Le Hamas est en Israël ce que l’islamisme opère en Europe. Dans les deux cas, il s’agit de percer le bouclier démocratique en ouvrant la brèche par laquelle se faufilent les populismes identitaires.
Quid de l’ordre mondial islamiste ?
L’islamisme répond à une vision du monde totalitaire fondée sur le suprémacisme religieux et de tendance ethnocidaire, autrement dit à l’éradication des valeurs occidentales des Lumières. Par nature, la géopolitique est perpétuellement forgée par une multitude de vents idéologiques contraires. La réélection de Donald Trump imposant à l’Europe une autre vision-du-monde idéologique, notamment en ce qui concerne son indépendance militaire, la guerre en Ukraine dont l’issue se joue entre Washington et Moscou, tout cela a-t-il un impact sur les ambitions d’une mondialisation islamiste ? Dans tous les cas de figure, l’éventualité d’un conflit généralisé n’est plus du domaine du fantasme. La vraie question est avant tout de savoir quelle serait la place de l’islamisme dans un tel conflit. Pour autant, le cœur même de l’islamisme reste Téhéran. En finir avec les mollahs, et ce serait un coup terrible, voire insurmontable, porté contre les islamistes.
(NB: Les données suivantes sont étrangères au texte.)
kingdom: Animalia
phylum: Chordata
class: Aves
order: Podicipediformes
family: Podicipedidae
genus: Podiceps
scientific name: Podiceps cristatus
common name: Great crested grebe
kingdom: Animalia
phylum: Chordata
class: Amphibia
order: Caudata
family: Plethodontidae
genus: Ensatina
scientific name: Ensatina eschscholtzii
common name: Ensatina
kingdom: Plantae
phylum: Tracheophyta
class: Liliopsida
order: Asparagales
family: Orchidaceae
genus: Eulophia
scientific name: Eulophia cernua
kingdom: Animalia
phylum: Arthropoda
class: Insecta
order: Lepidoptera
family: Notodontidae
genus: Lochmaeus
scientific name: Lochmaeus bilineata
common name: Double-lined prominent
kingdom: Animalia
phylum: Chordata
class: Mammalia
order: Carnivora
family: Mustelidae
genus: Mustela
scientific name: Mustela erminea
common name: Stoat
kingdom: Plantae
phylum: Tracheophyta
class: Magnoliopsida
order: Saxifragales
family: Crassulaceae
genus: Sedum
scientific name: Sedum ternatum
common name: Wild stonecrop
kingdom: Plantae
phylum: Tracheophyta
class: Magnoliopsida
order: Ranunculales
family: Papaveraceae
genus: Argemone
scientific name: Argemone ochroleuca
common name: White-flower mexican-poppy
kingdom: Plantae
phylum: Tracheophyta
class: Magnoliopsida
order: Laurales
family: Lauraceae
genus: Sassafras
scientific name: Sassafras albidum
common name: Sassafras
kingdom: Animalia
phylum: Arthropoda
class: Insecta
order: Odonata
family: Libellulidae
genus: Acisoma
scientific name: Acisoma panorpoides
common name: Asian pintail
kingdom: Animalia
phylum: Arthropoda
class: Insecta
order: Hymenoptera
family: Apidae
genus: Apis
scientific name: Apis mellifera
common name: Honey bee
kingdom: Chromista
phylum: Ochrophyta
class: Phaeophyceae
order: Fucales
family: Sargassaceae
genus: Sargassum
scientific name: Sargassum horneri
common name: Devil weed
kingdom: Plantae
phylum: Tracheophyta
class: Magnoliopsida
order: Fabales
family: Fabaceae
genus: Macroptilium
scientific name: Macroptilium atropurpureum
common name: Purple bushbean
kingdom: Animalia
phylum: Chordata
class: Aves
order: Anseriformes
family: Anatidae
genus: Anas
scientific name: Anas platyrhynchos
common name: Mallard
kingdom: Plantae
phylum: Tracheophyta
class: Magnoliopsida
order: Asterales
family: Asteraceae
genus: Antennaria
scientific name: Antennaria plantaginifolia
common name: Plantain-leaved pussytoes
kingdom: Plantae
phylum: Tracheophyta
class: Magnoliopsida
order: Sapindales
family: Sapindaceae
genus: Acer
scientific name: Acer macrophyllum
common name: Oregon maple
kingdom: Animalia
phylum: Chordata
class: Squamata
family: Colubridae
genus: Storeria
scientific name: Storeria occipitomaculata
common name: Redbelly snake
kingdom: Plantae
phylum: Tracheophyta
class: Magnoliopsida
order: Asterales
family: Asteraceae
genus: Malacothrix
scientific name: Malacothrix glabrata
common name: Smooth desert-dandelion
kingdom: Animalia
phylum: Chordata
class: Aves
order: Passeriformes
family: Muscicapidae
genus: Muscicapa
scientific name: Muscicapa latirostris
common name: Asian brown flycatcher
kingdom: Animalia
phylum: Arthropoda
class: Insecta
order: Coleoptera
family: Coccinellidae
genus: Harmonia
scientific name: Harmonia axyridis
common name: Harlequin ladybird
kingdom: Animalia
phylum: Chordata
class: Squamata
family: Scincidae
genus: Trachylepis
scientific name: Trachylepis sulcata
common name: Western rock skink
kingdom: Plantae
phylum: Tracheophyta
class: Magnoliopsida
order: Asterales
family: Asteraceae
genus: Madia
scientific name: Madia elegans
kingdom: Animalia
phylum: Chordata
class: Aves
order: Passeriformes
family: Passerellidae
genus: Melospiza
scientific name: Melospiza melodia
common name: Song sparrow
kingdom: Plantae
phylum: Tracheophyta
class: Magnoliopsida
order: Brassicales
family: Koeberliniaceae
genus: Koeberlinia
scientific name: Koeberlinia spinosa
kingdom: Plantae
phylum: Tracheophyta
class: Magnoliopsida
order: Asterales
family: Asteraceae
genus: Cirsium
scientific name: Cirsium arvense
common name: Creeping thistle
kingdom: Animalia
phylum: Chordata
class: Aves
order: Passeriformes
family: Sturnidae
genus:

La question est de savoir si Washington est vraiment disposé à en finir avec le régime des mollahs ? Beaucoup d’Iraniens ont encore en mémoire le lâchage du Shah d’Iran par son plus fidèle allié, les États-Unis, avec cette loi géopolitique fondamentale : les États n’ont pas d’amis, pas d’ennemis, seulement des intérêts à défendre.
C’est ce qu’on appelle jouer avec le feu.